An important aspect of any kind of information processing is the way in which the information is represented. In the brain it could be represented by the activity of single, individually meaningful neurons, or it could be that only the global activity pattern across a whole neuron population corresponds to interpretable states. There are strong theoretical reasons and experimental evidence [Földiák and Young, 1995, Thorpe, 1995] suggesting that the brain adopts a compromise between these extremes which is often referred to as sparse coding.
Let us suppose that there are binary coding units, neurons, which can be either ``active'' or ``passive''. An important characteristic of such a code is the activity ratio, the fraction of active neurons at any one time. At its lowest value it is local representation, where each state is represented by a single active unit from a pool in which all other units are silent, somewhat like the letters on a typewriter keyboard that are locally encoded. In dense distributed representation, each state is represented on average by about half of the units being active. Examples of this are the binary (ASCII) encoding of characters used in computers or the coding of visual images by the retinal photoreceptor array. Codes with low activity ratios are called sparse codes.
When the neurons have graded outputs it is more difficult to give a simple measure of sparseness. One is the entropy of the outputs[Attneave, 1954, Barlow, 1960, Watanabe, 1981], which decreases as the outputs become sparser. It is difficult to measure the entropy directly, but in some cases the kurtosis of the outputs can be used instead [Field, 1994]. The sparser the outputs, the larger the kurtosis. Although sparse codes do have large kurtosis, the opposite does not necessarily hold. It is possible to construct dense codes with large kurtosis [Baddeley, 1996]. In this work, a somewhat heuristic definition of sparseness for graded outputs is used. The code is said to be sparse if a small fraction of the inputs convey most of the information.
The activity ratio affects several aspects of information processing such as the architecture and robustness of networks, the number of distinct states that can be represented and stored, generalisation properties, and the speed and rules of learning (Table 1.1).
Table: Properties of coding schemes according to Földiák and Young (1995).
The representational capacity of local codes is small: they can represent only as many states as the number of units in the pool, which is insufficient for any but the most trivial tasks. Even when the number of units is as high as that in primate cortex, the number of discriminable states well exceeds this number. Making associations between a locally encoded item and an output, however, is easy and fast. Single-layer networks can learn any output association in a single trial by local, Hebbian strengthening of connections between active representation and output units, and the linear separability problem does not arise. In such a lookup table, there is no interference between associations to other discriminable states, and learning information about new states does not interfere with old associations. This, however, also means that there will be no generalisation to other discriminable states -- which is a fundamental flaw, as we can expect a system never to experience precisely the same pattern of stimulation twice.
Dense distributed codes, on the other hand, can represent a very high number ( , where N is the number of units) of different states by combinatorial use of units. They are best suited for minimising the number of neurons needed to represent information. If the number of available neurons is high enough, the representational power is largely superfluous, as the number of patterns ever experienced by the system will never approach the available capacity, and therefore dense codes usually have high statistical redundancy. The price to pay for the potential (but unused) high information content of each pattern is that the number of such patterns that an associative memory can store is unnecessarily low. The mapping between a dense representation and an output can be complex (a linearly nonseparable function), therefore requiring multilayer networks and learning algorithms that are hard to implement biologically. Even efficient supervised algorithms are prohibitively slow, requiring many training trials and large amounts of the kind of training data that is labelled with either an appropriate output or reinforcement. Such data is often too risky, time consuming, or expensive to obtain. Distributed representations in intermediate layers of such networks ensure a kind of automatic generalisation [Hinton et al., 1986]. However, this often manifests itself as unwanted interference between patterns. A further serious problem is that no new associations can be added without retraining the network with the complete training set.

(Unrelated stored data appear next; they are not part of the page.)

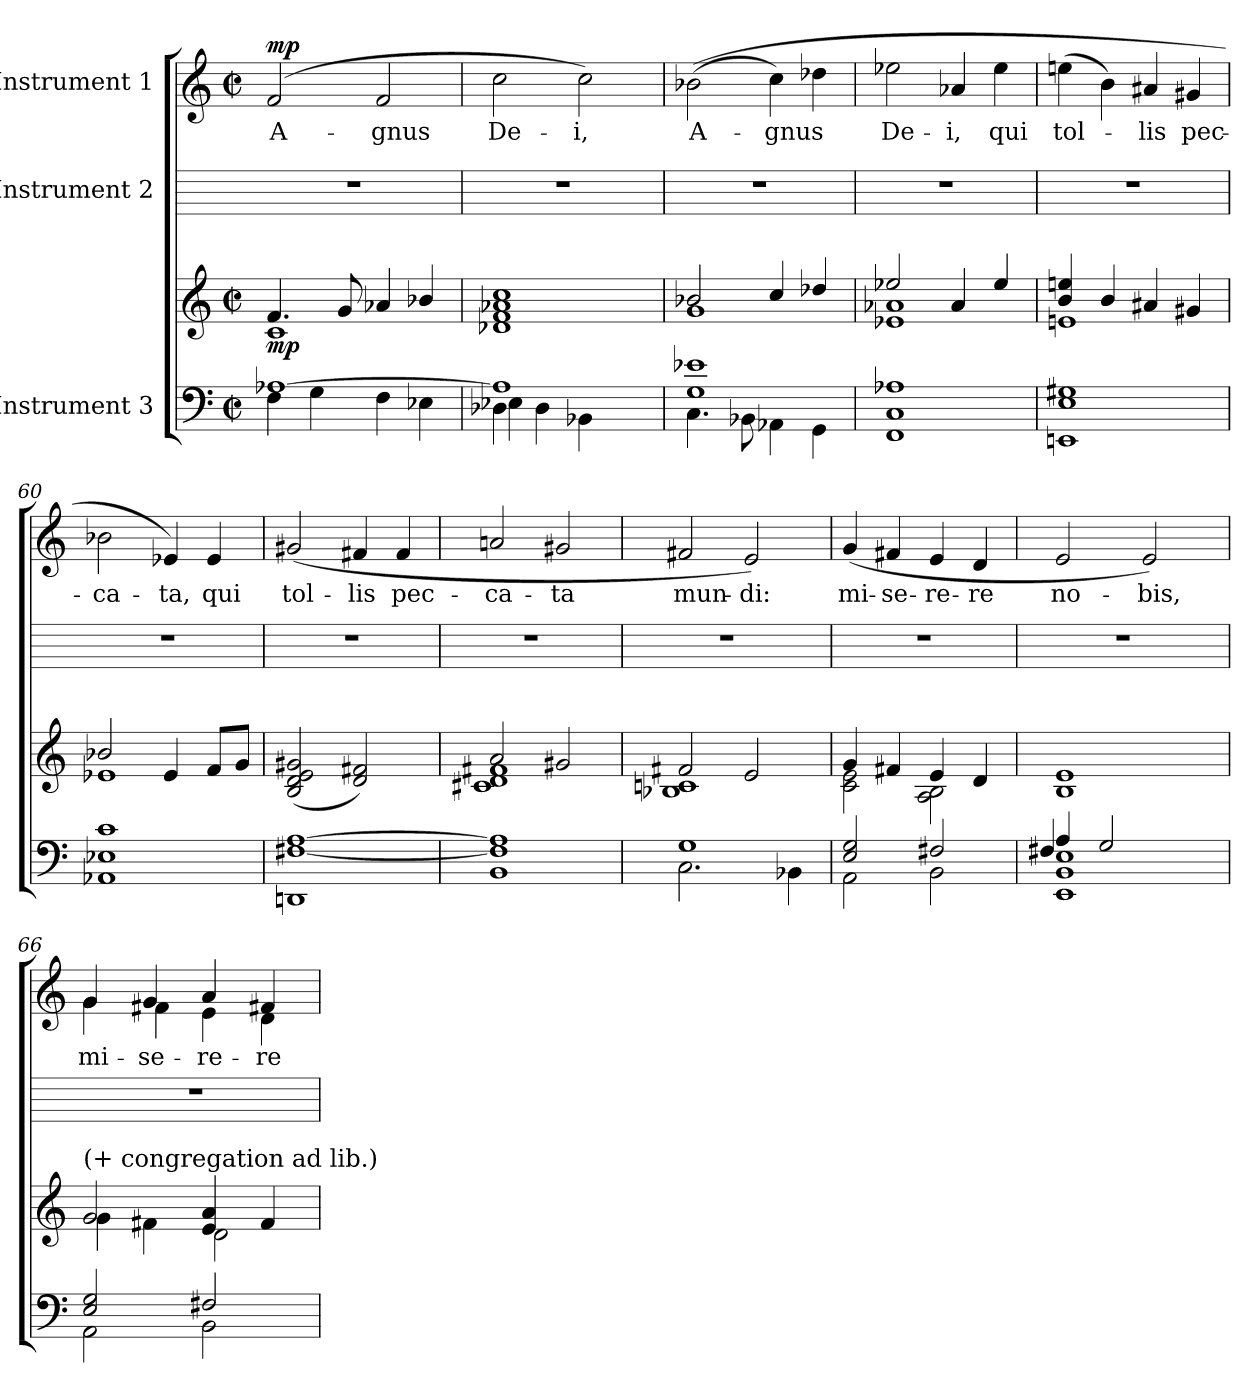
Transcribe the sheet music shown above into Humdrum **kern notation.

**kern	**kern	**dynam	**kern	**kern	**text	**dynam
*part3	*part3	*part3	*part2	*part1	*part1	*part1
*staff4	*staff3	*staff3/4	*staff2	*staff1	*staff1	*staff1
*I"Instrument 3	*	*	*I"Instrument 2	*I"Instrument 1	*	*
!!LO:PB:g=z
*stria5	*stria5	*	*stria5	*stria5	*	*
*clefF4	*clefG2	*	*	*clefG2	*	*
*M2/2	*M2/2	*	*	*M2/2	*	*
*met(c|)	*met(c|)	*	*	*met(c|)	*	*
=1	=1	=1	=1	=1	=1	=1
*^	*^	*	*	*	*	*
!	!	!	!	!LO:DY:b	!	!	!LO:LY:b:cj	!LO:DY:a
[>1A-X	4F\	4.f/	1c	mp	1r	(>2f/	A-	mp
.	4G\	.	.	.	.	.	.	.
.	.	8g/	.	.	.	.	.	.
!	!	!	!	!	!	!	!LO:LY:b:cj	!
.	4F\	4a-X/	.	.	.	2f/	-gnus	.
.	4E-X\	4b-X/	.	.	.	.	.	.
*	*	*v	*v	*	*	*	*	*
=56	=56	=56	=56	=56	=56	=56	=56
*	*^	*	*	*	*	*	*
!	!	!	!	!	!	!	!LO:LY:b:cj	!
1A-]	4D-X\	4E-X\	1cc 1a-X 1f 1d-X	.	1r	2cc\	De-	.
.	4D-\	2.ryy	.	.	.	.	.	.
!	!	!	!	!	!	!	!LO:LY:b:cj	!
.	4BB-X\	.	.	.	.	2cc\)	-i,	.
.	4ryy	.	.	.	.	.	.	.
*	*v	*v	*	*	*	*	*	*
=57	=57	=57	=57	=57	=57	=57	=57
*	*	*^	*	*	*	*	*
!	!	!	!	!	!	!	!LO:LY:b:cj	!
1e-X 1G	4.C\	2b-X/	1g	.	1r	(>(>2b-X\	A-	.
.	8BB-X\	.	.	.	.	.	.	.
!	!	!	!	!	!	!	!LO:LY:b	!
.	4AA-X\	4cc/	.	.	.	4cc\)	-gnus	.
.	4GG\	4dd-X/	.	.	.	4dd-X\	.	.
=58	=58	=58	=58	=58	=58	=58	=58	=58
!	!	!	!	!	!	!	!LO:LY:b:cj	!
*v	*v	*	*	*	*	*	*	*
1C 1FF 1A-X	2ee-X/	1a-X 1e-X	.	1r	2ee-X\	De-	.
!	!	!	!	!	!	!LO:LY:b:cj	!
.	4a-/	.	.	.	4a-X/	-i,	.
!	!	!	!	!	!	!LO:LY:b:cj	!
.	4ee-/	.	.	.	4ee-\	qui	.
=59	=59	=59	=59	=59	=59	=59	=59
!	!	!	!	!	!	!LO:LY:b:cj	!
1G#X 1E 1EEn	4een/ 4b/	1en	.	1r	(>4een\	tol-	.
.	4b/	.	.	.	4b\)	.	.
!	!	!	!	!	!	!LO:LY:b:cj	!
.	4a#X/	.	.	.	4a#X/	-lis	.
!	!	!	!	!	!	!LO:LY:b:cj	!
.	4g#X/	.	.	.	4g#X/	pec-	.
=60	=60	=60	=60	=60	=60	=60	=60
!	!	!	!	!	!	!LO:LY:b:cj	!
1c 1E-X 1AA-X	2b-X/	1e-X	.	1r	2b-X\	-ca-	.
!	!	!	!	!	!	!LO:LY:b:cj	!
.	4e-/	.	.	.	4e-X/)	-ta,	.
!	!	!	!	!	!	!LO:LY:b:cj	!
.	8f/L	.	.	.	4e-/	qui	.
.	8g/J	.	.	.	.	.	.
*	*v	*v	*	*	*	*	*
!!LO:LB:g=z
=61	=61	=61	=61	=61	=61	=61
!	!	!	!	!	!LO:LY:b:cj	!
[>1A [>1F#X 1DDn	(<2g#X/ 2B/ 2d/ 2e/	.	1r	(>2g#X/	tol-	.
!	!	!	!	!	!LO:LY:b:cj	!
.	2f#X/ 2d/)	.	.	4f#X/	-lis	.
!	!	!	!	!	!LO:LY:b:cj	!
.	.	.	.	4f#/	pec-	.
=62	=62	=62	=62	=62	=62	=62
*	*^	*	*	*	*	*
!	!	!	!	!	!	!LO:LY:b:cj	!
1BB 1A] 1F#]	2a/	1c#X 1f#X 1d	.	1r	2an/	-ca-	.
!	!	!	!	!	!	!LO:LY:b:cj	!
.	2g#X/	.	.	.	2g#X/	-ta	.
=63	=63	=63	=63	=63	=63	=63	=63
*^	*	*	*	*	*	*	*
!	!	!	!	!	!	!	!LO:LY:b:cj	!
1G	2.C\	2f#X/	1B-X 1cn	.	1r	2f#X/	mun-	.
!	!	!	!	!	!	!	!LO:LY:b:cj	!
.	.	2e/	.	.	.	2e/)	-di:	.
.	4BB-X\	.	.	.	.	.	.	.
=64	=64	=64	=64	=64	=64	=64	=64	=64
!	!	!	!	!	!	!	!LO:LY:b	!
2E/ 2G/	2AA\	4g/	2e\ 2c\	.	1r	(>4g/	mi-	.
!	!	!	!	!	!	!	!LO:LY:b:rj	!
.	.	4f#X/	.	.	.	4f#X/	-se-	.
!	!	!	!	!	!	!	!LO:LY:b:cj	!
2F#X/	2BB\	4e/	2A\ 2B\	.	.	4e/	-re-	.
!	!	!	!	!	!	!	!LO:LY:b:cj	!
.	.	4d/	.	.	.	4d/	-re	.
*	*	*v	*v	*	*	*	*	*
=65	=65	=65	=65	=65	=65	=65	=65
*	*^	*	*	*	*	*	*
!	!	!	!	!	!	!	!LO:LY:b:cj	!
4A/	1EE 1E 1BB	4F#X/	1B 1e	.	1r	2e/	no-	.
2G/	.	2.ryy	.	.	.	.	.	.
!	!	!	!	!	!	!	!LO:LY:b:cj	!
.	.	.	.	.	.	2e/)	-bis,	.
4ryy	.	.	.	.	.	.	.	.
*	*v	*v	*	*	*	*	*	*
=66	=66	=66	=66	=66	=66	=66	=66
*	*	*^	*	*	*	*	*
!	!	!LO:TX:a:t=(+ congregation ad lib.)	!	!	!	!	!	!
!	!	!	!	!	!	!	!LO:LY:b:cj	!
*	*	*	*	*	*	*^	*	*
2E/ 2G/	2AA\	2g/	4g\	.	1r	4g/	4g\	mi-	.
!	!	!	!	!	!	!	!	!LO:LY:b:cj	!
.	.	.	4f#X\	.	.	4g/	4f#X\	-se-	.
!	!	!	!	!	!	!	!	!LO:LY:b:cj	!
2F#X/	2BB\	4e/ 4a/	2d\	.	.	4a/	4e\	-re-	.
!	!	!	!	!	!	!	!	!LO:LY:b:cj	!
.	.	4f#/	.	.	.	4f#X/	4d\	-re	.
*v	*v	*	*	*	*	*v	*v	*	*
*	*v	*v	*	*	*	*	*
=	=	=	=	=	=	=
*-	*-	*-	*-	*-	*-	*-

Sparse codes combine advantages of local and dense codes while avoiding most of their drawbacks. Codes with small activity ratios can still have sufficiently high representational capacity, while the number of input-output pairs that can be stored in an associative memory is far greater for sparse than for dense patterns [Meunier and Nadal, 1995]. This is achieved by decreasing the amount of information in the representation of any individual stored pattern. As a much larger fraction of all input-output functions are linearly separable using sparse coding, a single supervised layer with simple learning rules, following perhaps several unsupervised layers, is more likely to be sufficient for learning target outputs, avoiding problems associated with supervised training in multilayer networks. As generalisation takes place only between overlapping patterns, new associations will not interfere with previous associations to nonoverlapping patterns.
Sparseness can also be defined with respect to components. A scene may be encoded in a distributed representation while, at the same time, object features may be represented locally. The number of simultaneously presented items decreases as activity ratio increases because the addition of active units eventually results in activation of ``ghost'' subsets, corresponding to items that were not intended to be activated.